When you compare the overall results with the Fuse, the average and the max aren't that far off, however throughout the workout, the Fuse kept up where the Vivosmart lagged behind. Sometimes, the Vivosmart had a mind of its own.

Heart rate view Mio Fuse
Heart rate view Mio Fuse

Last 4 Hours:

Along with the live feedback on the watch and graphs on the app, at any point throughout the day you can scroll to a graph of your heart rates last four hours of activity, which details a graph and your lowest and highest heart rate score in that timeframe. This is a cool tool, however it’s not very specific as there are no numerical details to the graph, just it’s shape.

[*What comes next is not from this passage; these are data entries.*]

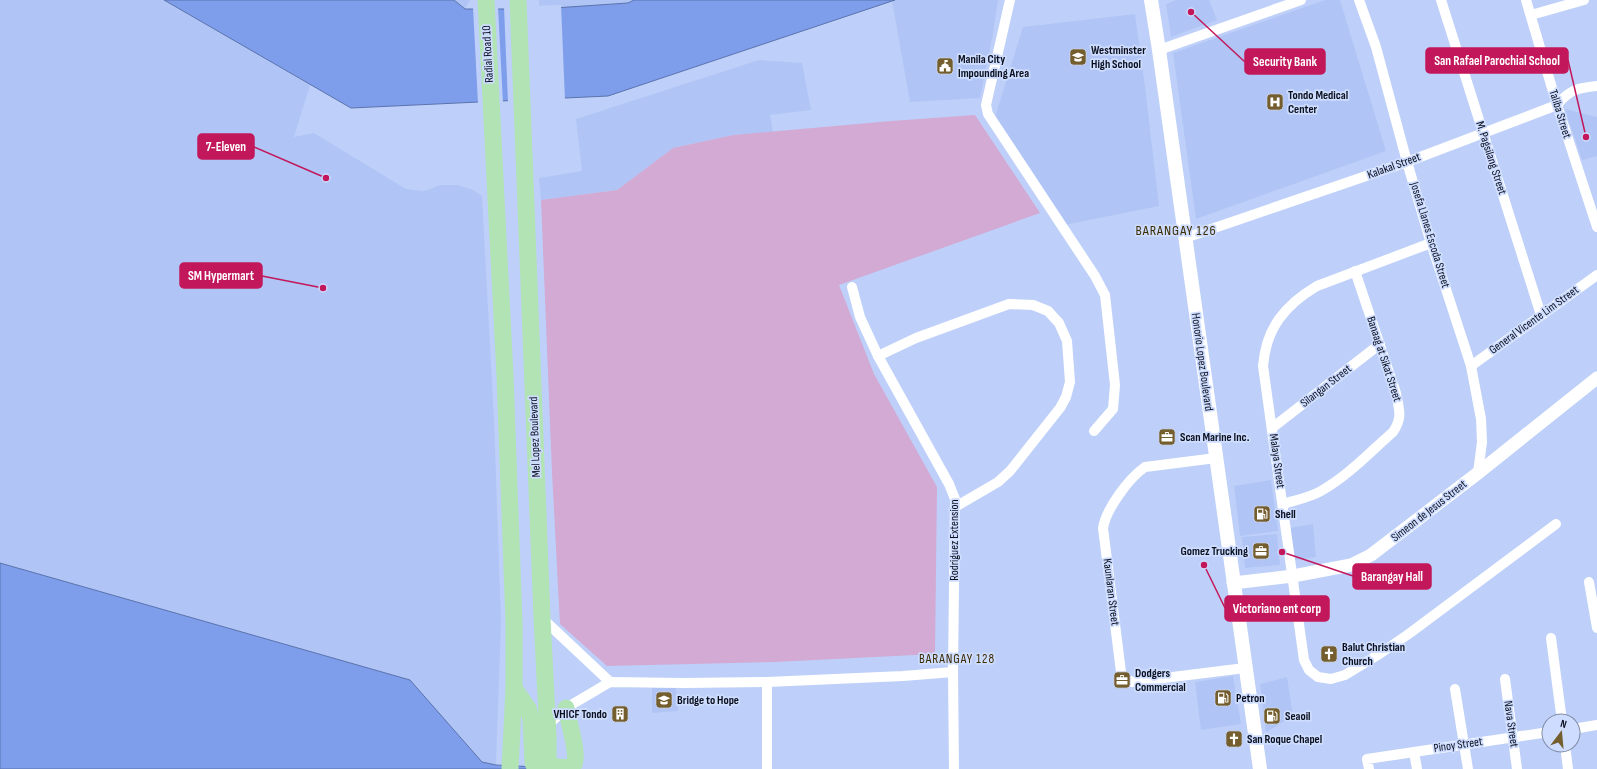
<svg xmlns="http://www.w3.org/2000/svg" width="1597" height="769" viewBox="0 0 1597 769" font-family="'Sofia Sans Condensed',sans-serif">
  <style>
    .built { fill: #b0c5f5 }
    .green { fill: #d2aad3 }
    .water { fill: #7e9eeb; stroke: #5b73ad }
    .pier { fill: #bed0f9 }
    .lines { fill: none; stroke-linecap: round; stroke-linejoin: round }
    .minor { stroke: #fff; stroke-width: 10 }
    .tertiary { stroke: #fff; stroke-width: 13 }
    .secondary { stroke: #fff; stroke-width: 14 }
    .trunk { stroke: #b2e3b4; stroke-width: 17 }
    .labels { text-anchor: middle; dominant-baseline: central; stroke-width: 3.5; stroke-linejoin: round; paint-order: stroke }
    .poi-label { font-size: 12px; font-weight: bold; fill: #0a0f1d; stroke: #ceddff; text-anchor: start }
    .street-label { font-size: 12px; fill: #0a0f1d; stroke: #ceddff }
    .neighbourhood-label { font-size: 13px; letter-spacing: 1px; fill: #3b2a01; stroke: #ceddff }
    .quarter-label { font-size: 14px; letter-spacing: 1px; fill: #3b2a01; stroke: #ceddff }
    .leader { fill: none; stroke: #c2185b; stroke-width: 1.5 }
    .callout-dot { fill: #c2185b; stroke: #ceddff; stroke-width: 1.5 }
    .callout { fill: #c2185b; stroke: #c2185b; stroke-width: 1.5 }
    .callout-label { font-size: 13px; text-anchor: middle; font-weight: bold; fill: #fff }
  </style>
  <rect width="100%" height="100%" fill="#bed0f9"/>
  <g class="built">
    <polygon points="0,0 164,0 310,85 294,137 314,133 406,189 422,191 428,190 440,185 458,185 473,190 482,196 494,420 501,621 496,765 482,762 410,680 0,563"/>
    <polygon points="454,0 470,0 465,9"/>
    <polygon points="539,0 633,0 628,3 539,9"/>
    <polygon points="895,0 998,0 993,34 980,98 910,102 892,1"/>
    <polygon points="1176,0 1209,0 1217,20 1171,37 1166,4"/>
    <polygon points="1325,0 1340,0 1386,151 1196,219 1173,53"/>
    <polygon points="1135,14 1145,86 1159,206 1064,225 995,117 1023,27"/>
    <polygon points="759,60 802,63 811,110 770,115 773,132 733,135 673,148 617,190 541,200 539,178 582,171 576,119"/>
    <polygon points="1565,109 1597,117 1597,156 1582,160"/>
    <polygon points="1271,480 1278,531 1240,536 1234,486"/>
    <polygon points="1313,524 1316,557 1295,560 1290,528"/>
    <polygon points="1277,534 1280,565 1245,568 1242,537"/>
    <polygon points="1233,676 1241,724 1201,730 1195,682"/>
    <polygon points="1287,677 1293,716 1266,732 1260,684"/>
    <polygon points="652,688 676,688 678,711 652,713"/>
  </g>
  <polygon class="green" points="975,115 1040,213 839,285 874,374 937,487 935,654 775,662 607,666 560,624 552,472 541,200 617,190 673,148 733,135 891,121"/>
  <g class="water">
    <polygon points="164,0 454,0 465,9 539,9 628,3 634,0 895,0 608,96 351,108"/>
    <polygon points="0,563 410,680 482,762 496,765 580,769 0,769"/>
  </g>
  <g class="pier">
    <polygon points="561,5 565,100 508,103 504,7"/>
    <polygon points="473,7 498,7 503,103 478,104"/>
  </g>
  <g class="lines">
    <g class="minor">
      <polyline points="1010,0 986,105 988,114 1095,276 1105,295 1115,385 1113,409 1094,431"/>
      <polyline points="1359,0 1376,47 1407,162 1431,243 1471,366 1481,419 1482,442 1478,473"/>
      <polyline points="1441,0 1541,315"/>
      <polyline points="1526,0 1557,105 1597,227"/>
      <polyline points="1531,15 1584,0"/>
      <polyline points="1159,50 1301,0"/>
      <path d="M 1185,238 L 1407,162 L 1557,105 C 1570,89 1578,88 1597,86"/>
      <path d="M 1431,243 L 1317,286 C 1285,305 1266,328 1263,366 L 1304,660 L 1309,670 L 1318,677 L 1331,679 L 1345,675 L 1381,653 L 1410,633 L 1556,524"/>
      <polyline points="852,287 860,317 878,356 949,484 955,499 953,672 954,769"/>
      <polyline points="878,356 916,338 1009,304 1033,305 1048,311 1059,323 1067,341 1070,382 1066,397 1060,408 1010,471 998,482 955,507"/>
      <polyline points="1471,366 1597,275"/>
      <polyline points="1272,428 1380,344"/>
      <path d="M 1216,458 L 1145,467 C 1129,478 1106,509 1103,528 L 1121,672 L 1124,678 L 1132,682 L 1245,668"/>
      <path d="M 1283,504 C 1295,500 1309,498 1321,491 C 1348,476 1370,452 1393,432 C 1403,417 1399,410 1396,393 L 1355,271"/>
      <polyline points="1589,582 1597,628"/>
      <polyline points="542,618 610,682"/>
      <polyline points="1551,638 1562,721"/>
      <polyline points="1505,679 1517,769"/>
      <polyline points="1455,689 1468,769"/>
      <polyline points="548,725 566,708 610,682 683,683 767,682 903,676 953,672"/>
      <polyline points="1573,729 1597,725"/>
      <polyline points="1565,745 1568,769"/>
      <polyline points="1414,752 1417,769"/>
      <polyline points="767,769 767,682"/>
      <polyline points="1369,769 1367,759 1549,732"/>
    </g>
    <polyline class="tertiary" points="1233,583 1293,576 1351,565 1371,555 1478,473 1597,378"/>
    <polyline class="secondary" points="1151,0 1159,50 1260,769"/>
    <g class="trunk">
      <polyline points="486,0 505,376 514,622 514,688 510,769"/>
      <polyline points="518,0 542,618 548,736 548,769"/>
      <path d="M 514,688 L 528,708 L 531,719 L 533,763 L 534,765 L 569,768 C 572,767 573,767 574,764 C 579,755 568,719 566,708"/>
    </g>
  </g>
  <defs>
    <symbol id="school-square" viewBox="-11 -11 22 22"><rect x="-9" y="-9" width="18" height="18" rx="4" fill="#745e2e" stroke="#ceddff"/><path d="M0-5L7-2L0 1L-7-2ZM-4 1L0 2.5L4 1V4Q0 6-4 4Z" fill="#fff"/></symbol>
    <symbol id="civic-square" viewBox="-11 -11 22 22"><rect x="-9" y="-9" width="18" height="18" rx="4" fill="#745e2e" stroke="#ceddff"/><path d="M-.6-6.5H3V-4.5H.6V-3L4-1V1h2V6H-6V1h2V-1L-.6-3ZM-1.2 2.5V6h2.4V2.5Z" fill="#fff"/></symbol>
    <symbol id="hospital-square" viewBox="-11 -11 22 22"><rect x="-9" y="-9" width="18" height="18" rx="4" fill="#745e2e" stroke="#ceddff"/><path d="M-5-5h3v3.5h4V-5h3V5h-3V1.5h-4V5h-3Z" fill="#fff"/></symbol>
    <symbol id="office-square" viewBox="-11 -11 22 22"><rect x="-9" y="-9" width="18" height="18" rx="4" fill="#745e2e" stroke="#ceddff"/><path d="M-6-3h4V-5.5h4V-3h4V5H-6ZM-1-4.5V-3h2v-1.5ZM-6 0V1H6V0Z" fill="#fff"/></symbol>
    <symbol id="fuel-square" viewBox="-11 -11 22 22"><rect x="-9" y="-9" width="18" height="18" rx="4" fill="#745e2e" stroke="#ceddff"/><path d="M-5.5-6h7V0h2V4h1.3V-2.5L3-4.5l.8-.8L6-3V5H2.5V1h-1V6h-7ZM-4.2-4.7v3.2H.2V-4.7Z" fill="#fff"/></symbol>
    <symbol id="church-square" viewBox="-11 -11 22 22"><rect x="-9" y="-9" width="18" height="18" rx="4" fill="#745e2e" stroke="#ceddff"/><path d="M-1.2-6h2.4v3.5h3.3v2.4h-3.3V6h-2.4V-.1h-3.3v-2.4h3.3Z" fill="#fff"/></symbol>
    <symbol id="building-square" viewBox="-11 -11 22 22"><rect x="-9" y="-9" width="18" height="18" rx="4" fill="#745e2e" stroke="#ceddff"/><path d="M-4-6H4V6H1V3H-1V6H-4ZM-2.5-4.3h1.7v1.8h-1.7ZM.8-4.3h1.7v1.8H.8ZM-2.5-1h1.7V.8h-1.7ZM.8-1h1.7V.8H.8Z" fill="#fff"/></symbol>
  </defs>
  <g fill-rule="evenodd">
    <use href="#school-square" x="1068" y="47" width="20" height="20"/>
    <use href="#civic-square" x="935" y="56" width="20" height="20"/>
    <use href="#hospital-square" x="1265" y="92" width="20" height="20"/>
    <use href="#office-square" x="1157" y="427" width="20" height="20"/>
    <use href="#fuel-square" x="1252" y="504" width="20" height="20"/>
    <use href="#office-square" x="1251" y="541" width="20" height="20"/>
    <use href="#church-square" x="1319" y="644" width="20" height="20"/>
    <use href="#office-square" x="1112" y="670" width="20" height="20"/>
    <use href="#fuel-square" x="1213" y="688" width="20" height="20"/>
    <use href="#school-square" x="654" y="690" width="20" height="20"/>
    <use href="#building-square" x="610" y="704" width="20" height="20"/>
    <use href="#fuel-square" x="1262" y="706" width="20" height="20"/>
    <use href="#church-square" x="1224" y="729" width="20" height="20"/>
  </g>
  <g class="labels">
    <g class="poi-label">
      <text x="1091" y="50">Westminster<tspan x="1091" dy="14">High School</tspan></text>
      <text x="958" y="59">Manila City<tspan x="958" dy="14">Impounding Area</tspan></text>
      <text x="1288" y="95">Tondo Medical<tspan x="1288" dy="14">Center</tspan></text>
      <text x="1180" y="437">Scan Marine Inc.</text>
      <text x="1275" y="514">Shell</text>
      <text x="1248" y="551" text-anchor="end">Gomez Trucking</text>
      <text x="1342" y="647">Balut Christian<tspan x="1342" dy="14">Church</tspan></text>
      <text x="1135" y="673">Dodgers<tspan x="1135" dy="14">Commercial</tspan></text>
      <text x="1236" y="698">Petron</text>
      <text x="677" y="700">Bridge to Hope</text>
      <text x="607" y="714" text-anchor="end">VHICF Tondo</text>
      <text x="1285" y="716">Seaoil</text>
      <text x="1247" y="739">San Roque Chapel</text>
    </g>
    <g class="street-label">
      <text transform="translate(488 54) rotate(-93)">Radial Road 10</text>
      <text transform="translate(1560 114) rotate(73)">Taliba Street</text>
      <text transform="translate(1491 158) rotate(72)">M. Pagsilang Street</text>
      <text transform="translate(1394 166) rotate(-20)">Kalakal Street</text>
      <text transform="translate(1430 235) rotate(73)">Josefa Llanes Escoda Street</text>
      <text transform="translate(1534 320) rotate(-36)">General Vicente Lim Street</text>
      <text transform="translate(1384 359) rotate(72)">Banaag at Sikat Street</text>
      <text transform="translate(1202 362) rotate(82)">Honorio Lopez Boulevard</text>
      <text transform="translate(1326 386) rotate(-38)">Silangan Street</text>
      <text transform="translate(535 437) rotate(-92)">Mel Lopez Boulevard</text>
      <text transform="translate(1277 461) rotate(82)">Malaya Street</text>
      <text transform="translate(1429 511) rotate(-38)">Simeon de Jesus Street</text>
      <text transform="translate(954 540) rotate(-90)">Rodriguez Extension</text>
      <text transform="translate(1111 592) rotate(83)">Kaunlaran Street</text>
      <text transform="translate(1511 724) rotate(82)">Nava Street</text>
      <text transform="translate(1458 745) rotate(-8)">Pinoy Street</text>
    </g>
    <g class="neighbourhood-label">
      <text x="957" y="659">BARANGAY 128</text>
    </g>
    <g class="quarter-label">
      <text x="1176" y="230">BARANGAY 126</text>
    </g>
  </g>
  <path class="leader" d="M1586 137L1568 60M1191 12L1245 62M326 178L254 147M323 288L262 276M1282 552L1353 576M1204 565L1225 608"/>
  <g class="callout-dot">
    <circle cx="1586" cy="137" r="4"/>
    <circle cx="1191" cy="12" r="4"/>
    <circle cx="326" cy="178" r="4"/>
    <circle cx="323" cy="288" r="4"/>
    <circle cx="1282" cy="552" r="4"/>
    <circle cx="1204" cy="565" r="4"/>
  </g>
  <g class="callout">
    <rect x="1426" y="48" width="142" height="25" rx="4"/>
    <rect x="1245" y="49" width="80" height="25" rx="4"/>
    <rect x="198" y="134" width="56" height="25" rx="4"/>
    <rect x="180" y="263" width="82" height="25" rx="4"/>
    <rect x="1353" y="564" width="78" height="25" rx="4"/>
    <rect x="1225" y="596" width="104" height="25" rx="4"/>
  </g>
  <g class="callout-label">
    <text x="1497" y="65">San Rafael Parochial School</text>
    <text x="1285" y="66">Security Bank</text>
    <text x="226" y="151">7-Eleven</text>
    <text x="221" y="280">SM Hypermart</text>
    <text x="1392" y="581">Barangay Hall</text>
    <text x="1277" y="613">Victoriano ent corp</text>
  </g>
  <g transform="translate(1561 733) rotate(16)"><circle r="19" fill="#ceddff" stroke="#808ba5"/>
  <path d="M0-3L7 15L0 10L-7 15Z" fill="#745e2e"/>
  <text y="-6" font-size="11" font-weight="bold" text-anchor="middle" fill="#0a0f1d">N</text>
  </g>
</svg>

Garmin Vivosmart HR Pro’s +

  • The continuous and resting heart rate is accurate (for the most part).
  • The 4 hour window is an easy to view feature to see if you’ve been varying your heart rate enough (and something I’ve only found on Garmin watches).
  • Having heart rate at your wrist makes it easy to press go at any given opportunity without needing to wear any extra equipment.
  • The Vivosmart HR broadcast heart rate via ANT+ but will NOT connect to other ANT+ sensors to read data.

Garmin Vivosmart HR Con’s -

  • During training, the heart rate on the Vivosmart can be sporadic.
  • The HR it sends via ANT+ seems to be fairly accurate for light sports’ usage. (Which really means it's inaccurate for anything more).